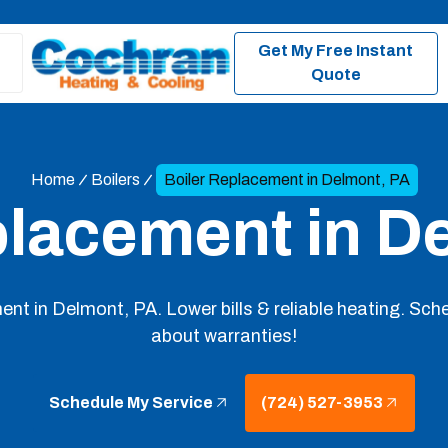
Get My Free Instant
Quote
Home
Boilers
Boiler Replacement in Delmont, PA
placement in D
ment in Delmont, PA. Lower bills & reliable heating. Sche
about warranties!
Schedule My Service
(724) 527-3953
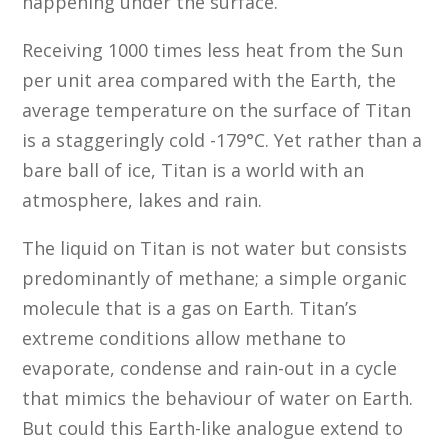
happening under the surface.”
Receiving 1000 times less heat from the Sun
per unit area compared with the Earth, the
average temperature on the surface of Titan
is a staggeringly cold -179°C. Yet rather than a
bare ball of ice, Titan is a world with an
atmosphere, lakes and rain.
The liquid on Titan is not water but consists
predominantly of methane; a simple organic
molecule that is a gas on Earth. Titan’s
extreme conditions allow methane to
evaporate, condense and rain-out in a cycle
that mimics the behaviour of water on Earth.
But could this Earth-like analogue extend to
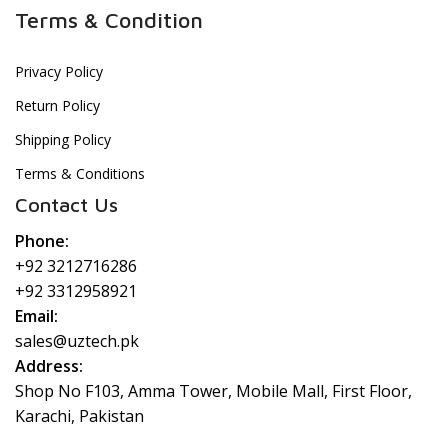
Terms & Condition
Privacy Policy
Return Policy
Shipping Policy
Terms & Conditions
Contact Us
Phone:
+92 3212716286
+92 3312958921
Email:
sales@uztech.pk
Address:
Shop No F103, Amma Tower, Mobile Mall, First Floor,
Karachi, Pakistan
* * * * *
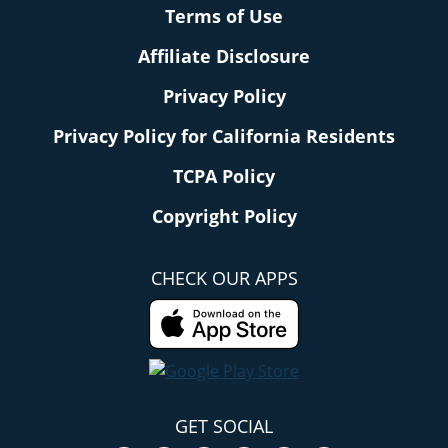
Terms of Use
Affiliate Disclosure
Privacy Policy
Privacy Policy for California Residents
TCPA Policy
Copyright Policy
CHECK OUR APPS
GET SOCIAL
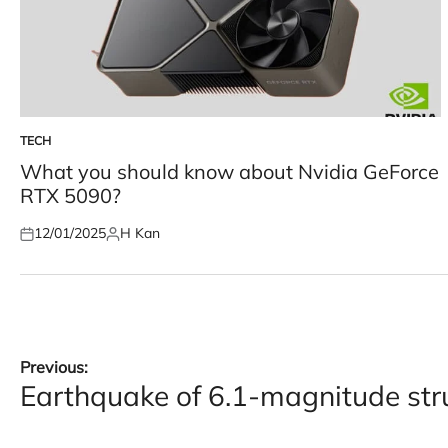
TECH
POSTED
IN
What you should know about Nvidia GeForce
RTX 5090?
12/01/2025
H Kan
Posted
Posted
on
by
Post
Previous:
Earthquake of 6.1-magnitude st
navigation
* * * * *
Go back to the listing above. Copy word for word the lines from the one with "Shipping Policy" through the one with "Karachi, Pakistan", and nothing more.

** Answer to this task **
Shipping Policy
Terms & Conditions
Contact Us
Phone:
+92 3212716286
+92 3312958921
Email:
sales@uztech.pk
Address:
Shop No F103, Amma Tower, Mobile Mall, First Floor,
Karachi, Pakistan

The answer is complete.